Gene editing specialist Verve Therapeutics has drawn a large pharmaceutical partner to its hunt for one-time treatments for heart disease, announcing Thursday a five-year research partnership with Eli Lilly.
Lilly will pay Verve, a buzzy biotechnology company that went public in 2021, $60 million in cash and equity to work together on a medicine that targets a cardiovascular risk factor known as lipoprotein(a), or Lp(a). Verve will be responsible for advancing a therapy into and through initial clinical testing in humans, after which Lilly would take over.
“Their attraction to us and our attraction to them is the shared interest in Lp(a),” said Verve CEO Sek Kathiresan, who described the liver-produced protein particle as a third “pillar” of artery-clogging risk alongside LDL cholesterol and triglycerides.
Prior studies have linked elevated Lp(a) levels with higher risk of heart disease, stroke and blood clots. But unlike with LDL cholesterol or triglycerides, no treatments exist to specifically reduce Lp(a) levels, which are largely determined by a person’s genetics.
That could change in the near future, as both Novartis and Amgen are studying Lp(a)-lowering injections in large clinical trials meant to prove the drugs can reduce heart risk. Results are expected in 2025 and 2026, respectively. Lilly is also testing a similar kind of medicine that it licensed from Dicerna Pharmaceuticals, and now has in a Phase 2 trial.
Verve is taking a different approach, aiming to tamp down Lp(a) by editing genes. Its calling card is a precise form of DNA modification known as base editing, technology for which it licensed from Beam Therapeutics. However, for the Lp(a) research program, Verve plans to use a custom editor it developed in house, Kathiresan said.

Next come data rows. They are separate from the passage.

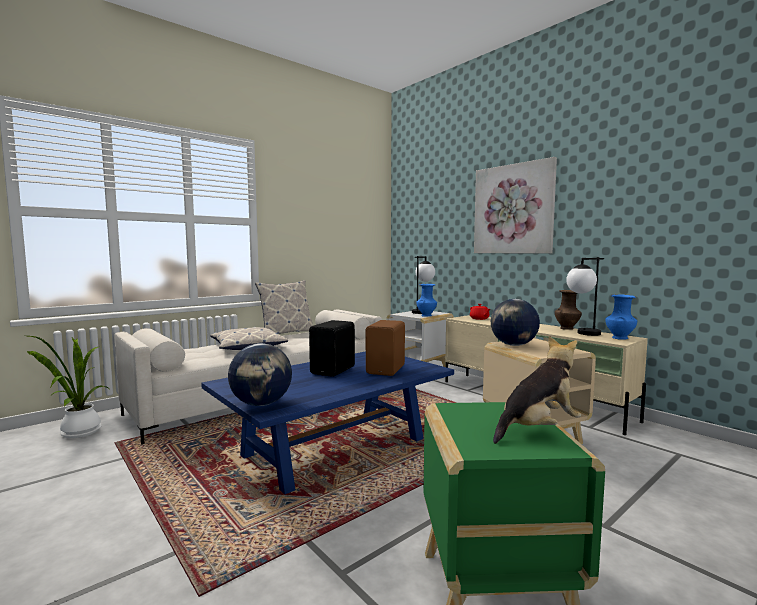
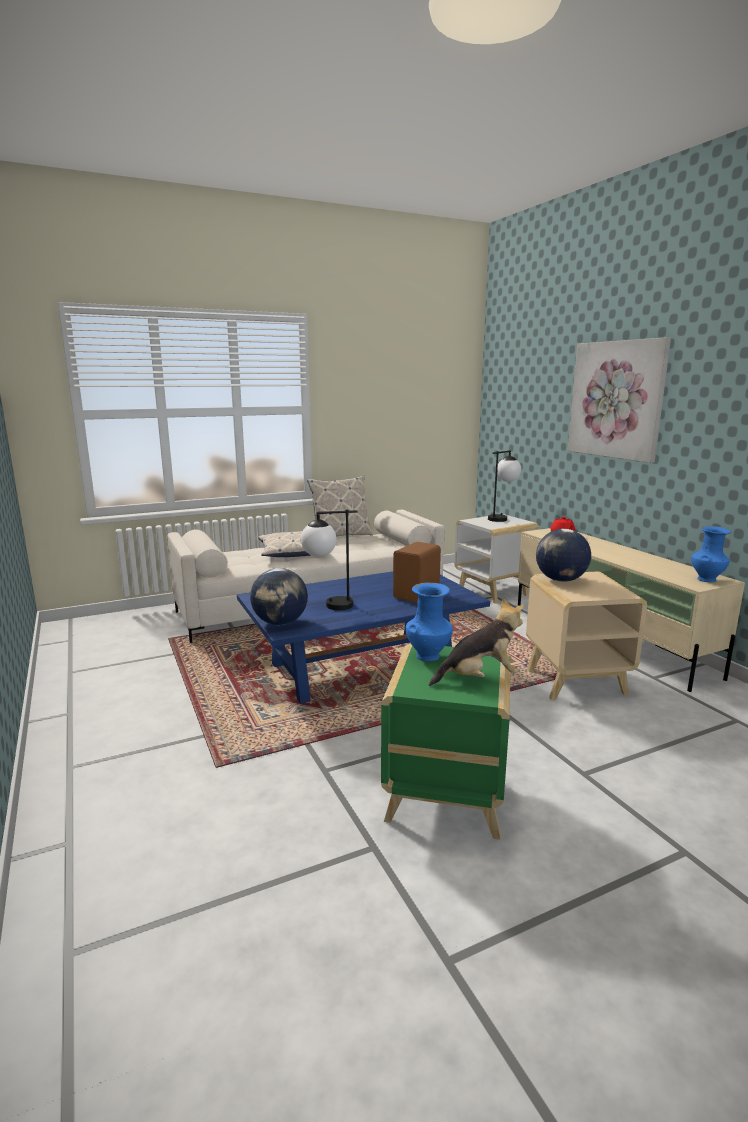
camera: 15 degrees right, 10 degrees up
potted plant [27,336,110,438] -> none
black speaker [309,320,355,377] -> none
blue vase [416,284,437,317] -> blue vase moved to [406,583,453,661]
brown vase [555,290,582,330] -> none
table lamp [566,257,604,336] -> table lamp moved to [301,510,357,610]

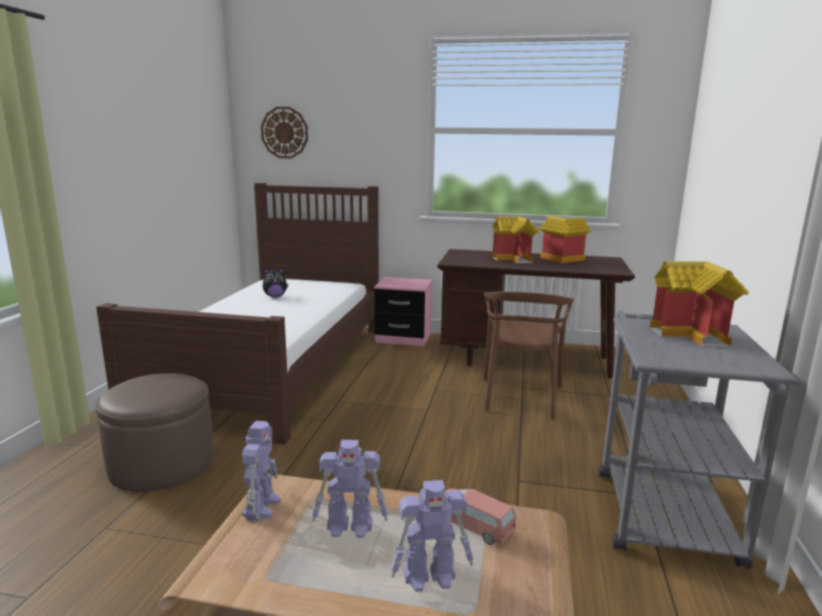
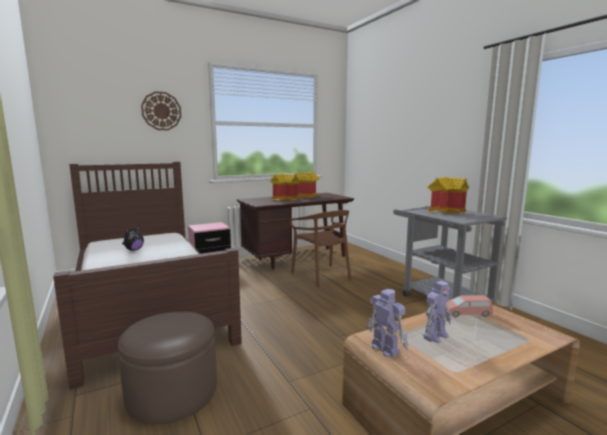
camera: 40 degrees left, 5 degrees down
wall clock [261,107,308,159] -> wall clock moved to [141,91,181,130]
toy robot [391,480,473,592] -> none

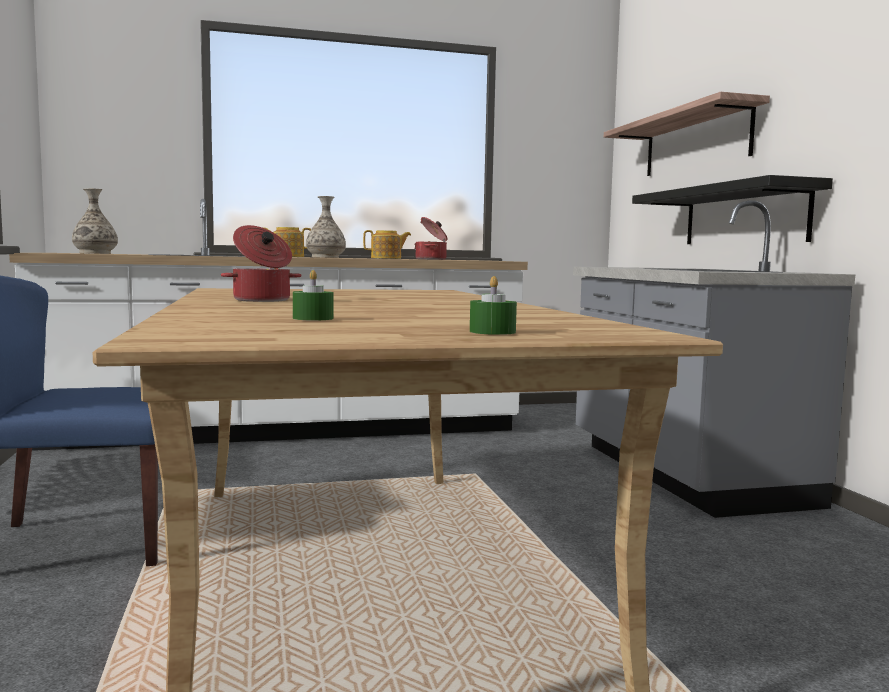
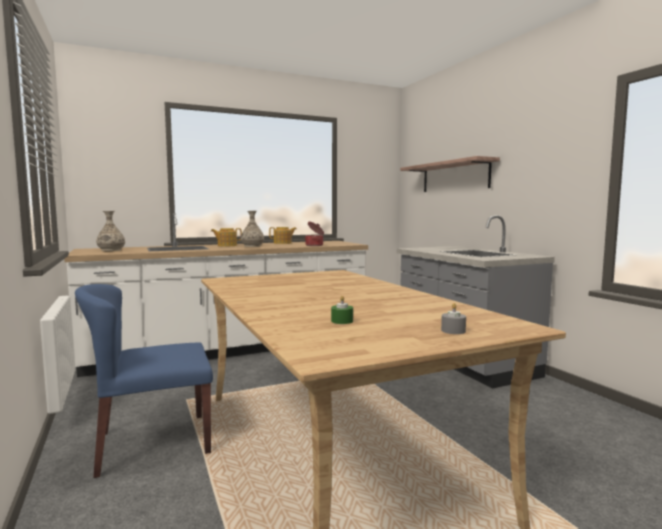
camera: 10 degrees left, 0 degrees up
cooking pot [221,225,302,302] -> none
green candle [470,276,517,335] -> grey candle [441,303,466,334]
black shelf [632,175,833,244] -> none

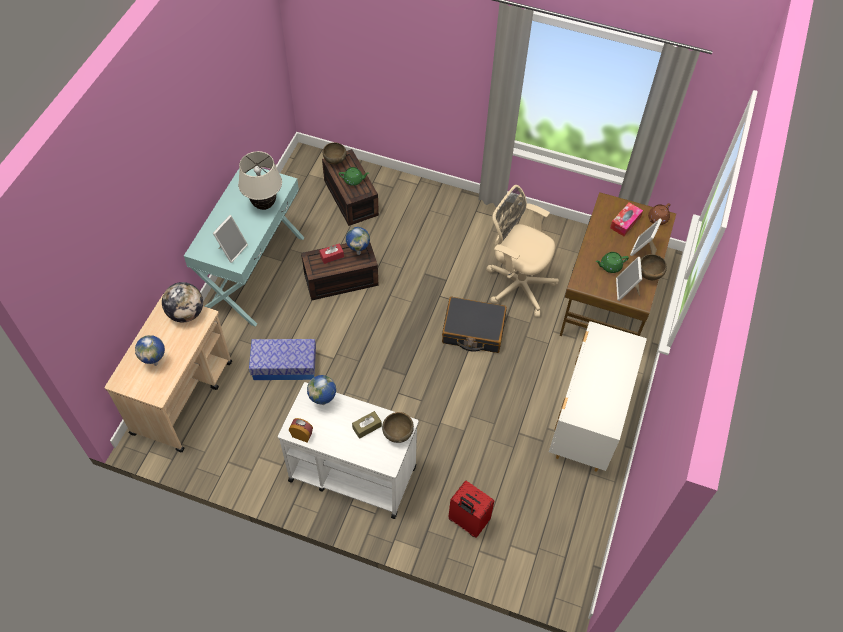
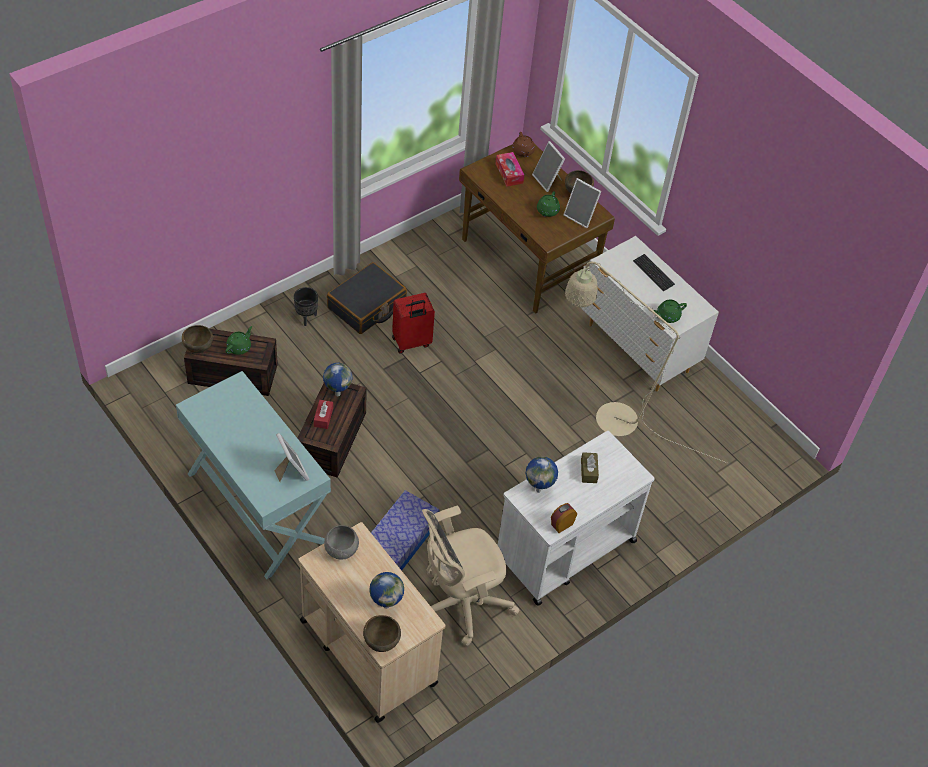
camera: 60 degrees left, 5 degrees down
globe [162,282,203,322] -> grey bowl [324,525,359,560]
beige table lamp [238,151,282,210] -> none
brown bowl [382,412,414,443] -> brown bowl moved to [363,615,401,652]
black suitcase [442,297,507,353] -> black suitcase moved to [327,262,407,334]
red suitcase [448,481,494,538] -> red suitcase moved to [392,293,435,354]
beige office chair [486,185,559,317] -> beige office chair moved to [422,506,520,646]
none -> black planter [294,287,318,326]
none -> beige floor lamp [565,262,727,463]
none -> keyboard [633,254,675,291]
none -> green teapot [654,300,687,323]

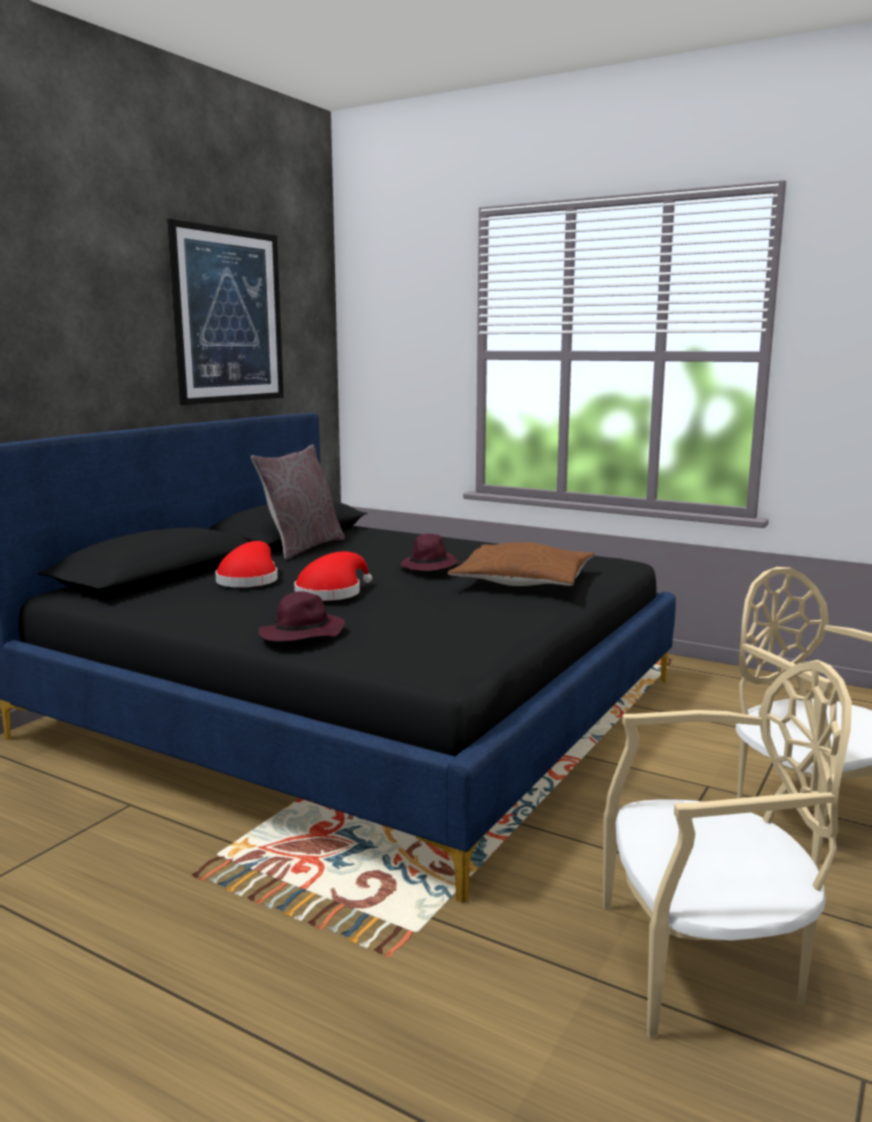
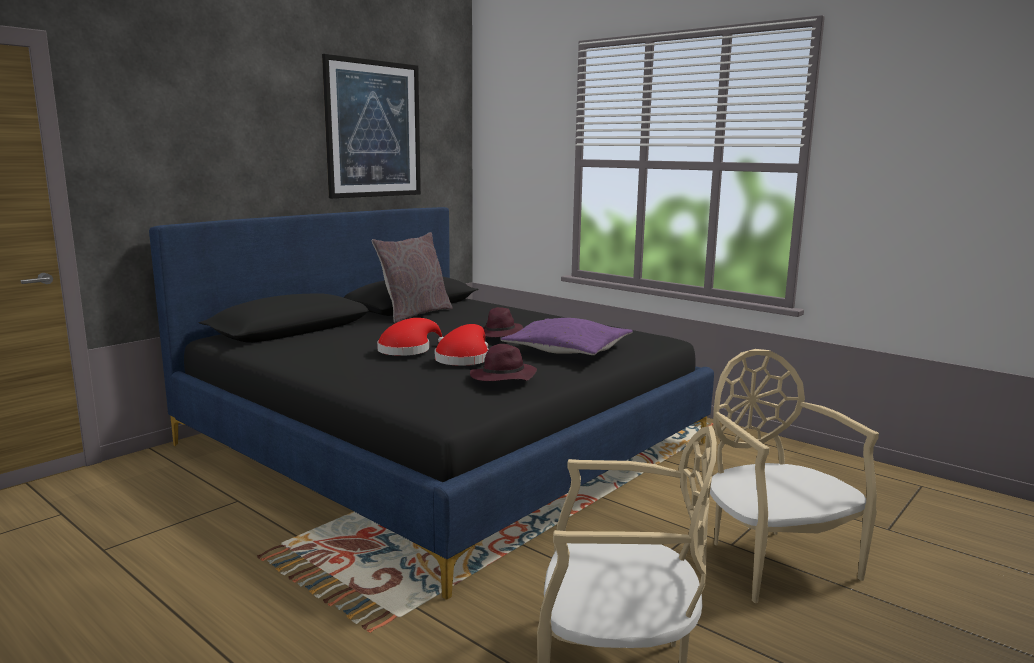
camera: 10 degrees right, 0 degrees up
red hat [215,541,278,587] -> red hat moved to [435,324,489,366]
purple hat [259,591,345,641] -> purple hat moved to [470,344,537,381]
brown pillow [448,542,594,586] -> purple pillow [501,318,633,355]

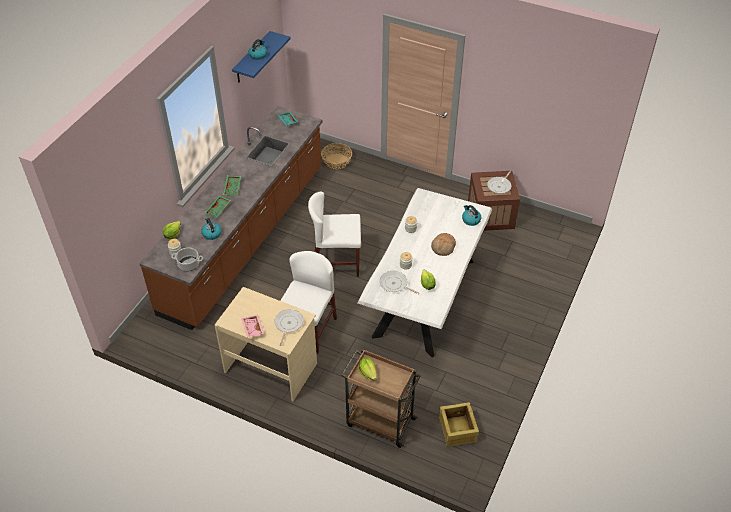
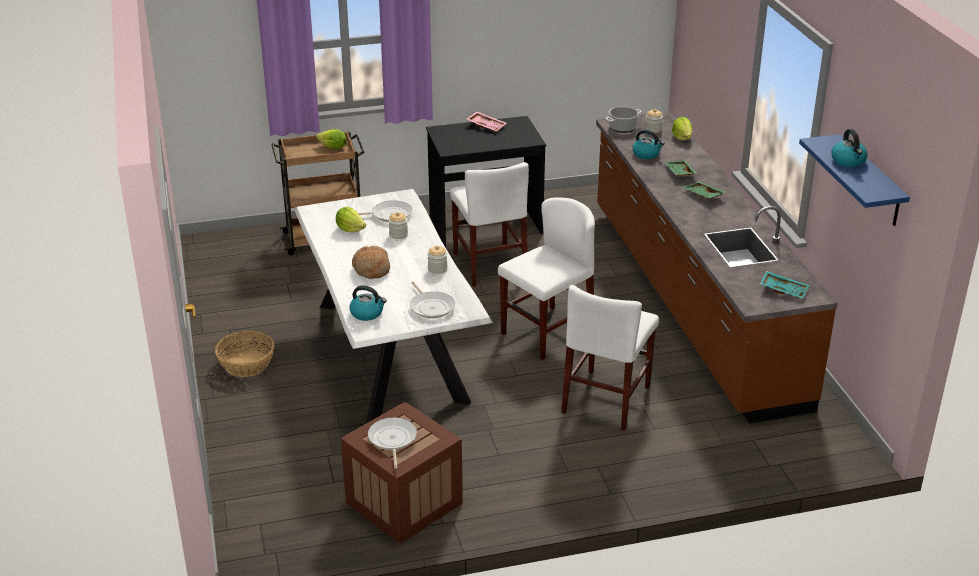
camera: 140 degrees right, 15 degrees down
beige desk [215,287,317,401] -> black desk [426,116,546,247]
frying pan [274,309,304,346] -> frying pan moved to [410,282,455,318]
basket [321,143,352,169] -> basket moved to [215,331,274,377]
crate [438,402,479,447] -> none
none -> white chair [561,285,659,431]

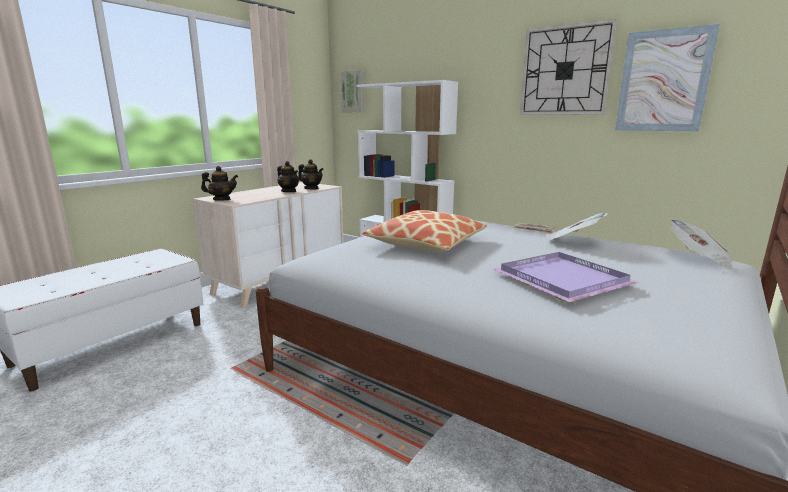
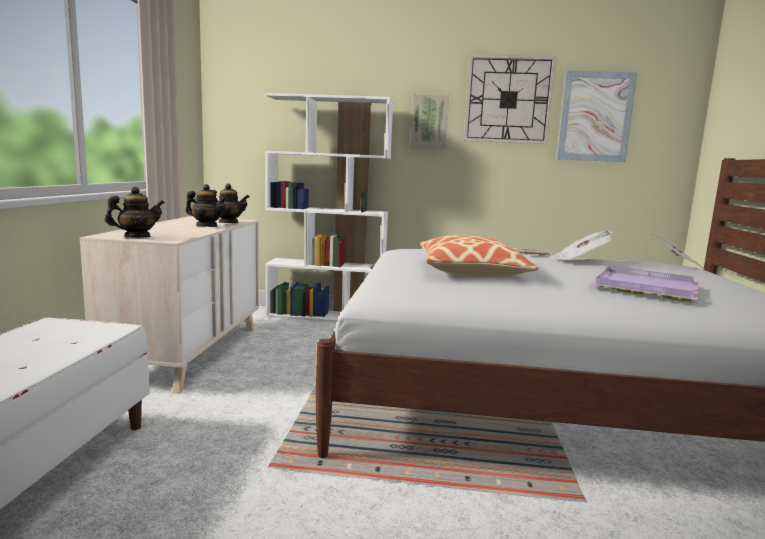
camera: 30 degrees left, 5 degrees down
picture [340,70,364,112] -> picture moved to [410,94,449,149]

Rather than regular shots to keep Lp(a) levels under control, Verve instead envisions a one-time treatment that could result in permanent lowering — similar to how more advanced medicines it’s developing might keep LDL cholesterol in check for many years.
Lilly was interested in Verve’s plans to apply gene editing to widely prevalent diseases like heart disease, and approached the company about a year ago, according to Kathiresan.
“We see them as a great long-term partner,” he added, “because not only of their expertise in cardiovascular disease but also in commercialization of medicines for large indications.”
The deal is another dose of validation for Verve, which Kathiresan co-founded after a career as a cardiologist and geneticist.
The company was the first to test a base editing treatment in humans, although that study is on hold in the U.S. after regulators asked for more information. Last year, the company also inked a partnership with Vertex Pharmaceuticals to apply its technology in liver disease.
The Lilly deal is similar in scope to the one with Vertex, providing Verve with the same amount upfront but running one year longer.
The additional $60 million will give Kathiresan’s company enough cash to fund its operations into 2026, a two-and-a-half-year “budget envelope” that the CEO said could allow it to obtain clinical data for three different programs.